╭─ Dataset
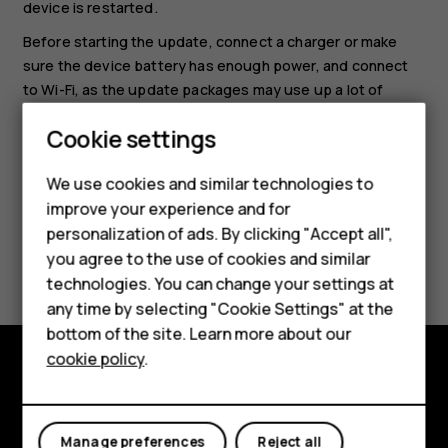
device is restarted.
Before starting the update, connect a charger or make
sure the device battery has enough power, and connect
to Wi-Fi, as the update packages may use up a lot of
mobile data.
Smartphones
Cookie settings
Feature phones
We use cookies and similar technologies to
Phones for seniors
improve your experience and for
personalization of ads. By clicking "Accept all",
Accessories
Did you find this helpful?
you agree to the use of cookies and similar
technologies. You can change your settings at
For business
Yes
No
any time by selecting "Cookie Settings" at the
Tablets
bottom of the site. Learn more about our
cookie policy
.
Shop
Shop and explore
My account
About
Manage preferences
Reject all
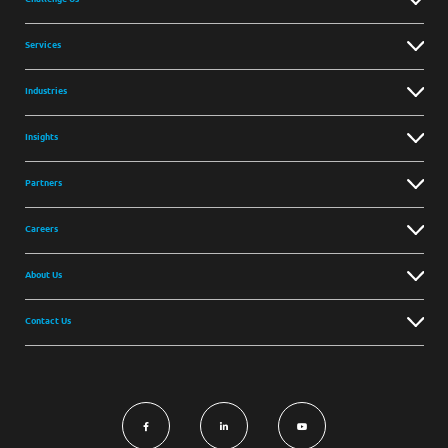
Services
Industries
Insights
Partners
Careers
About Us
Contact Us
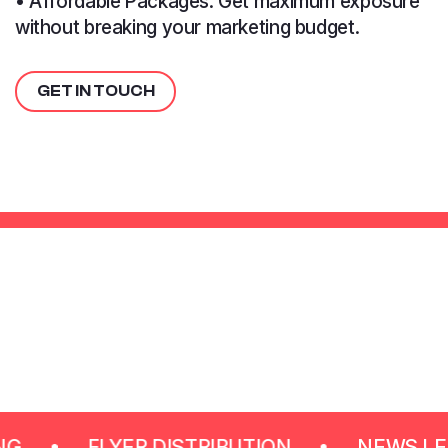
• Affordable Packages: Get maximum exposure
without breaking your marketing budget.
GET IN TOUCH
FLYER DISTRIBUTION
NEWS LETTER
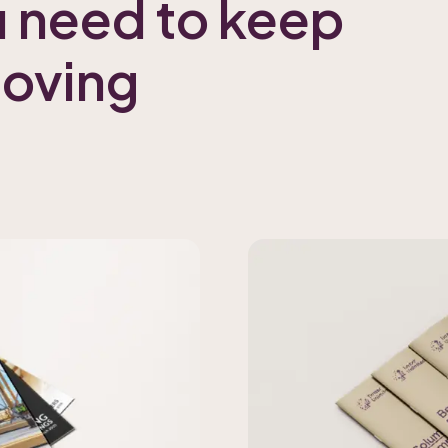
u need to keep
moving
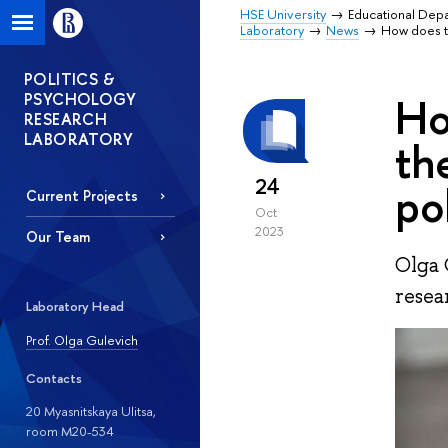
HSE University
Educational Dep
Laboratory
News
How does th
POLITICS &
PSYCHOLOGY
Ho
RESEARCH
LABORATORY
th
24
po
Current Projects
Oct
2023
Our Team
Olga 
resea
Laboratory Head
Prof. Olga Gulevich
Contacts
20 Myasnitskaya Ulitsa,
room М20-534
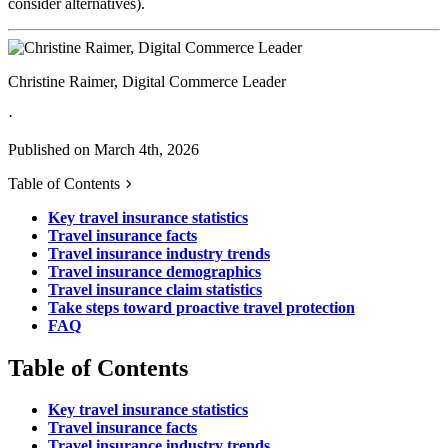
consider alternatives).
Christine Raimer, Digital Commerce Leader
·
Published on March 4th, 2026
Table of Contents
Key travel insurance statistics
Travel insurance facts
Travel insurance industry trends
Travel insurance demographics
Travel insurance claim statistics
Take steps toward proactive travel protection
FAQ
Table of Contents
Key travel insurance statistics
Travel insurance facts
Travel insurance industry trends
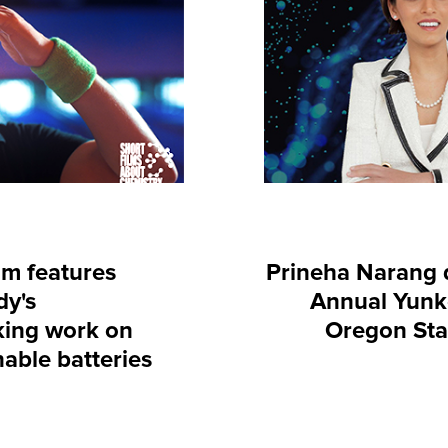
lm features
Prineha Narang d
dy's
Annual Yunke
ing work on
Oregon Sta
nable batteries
╰─
◆ Work instruction ◆
Please pull out each line of the listing that contains the word "device" and copy it. Treat uppercase and lowercase as different.

◆ Written solution ◆
device is restarted.
sure the device battery has enough power, and connect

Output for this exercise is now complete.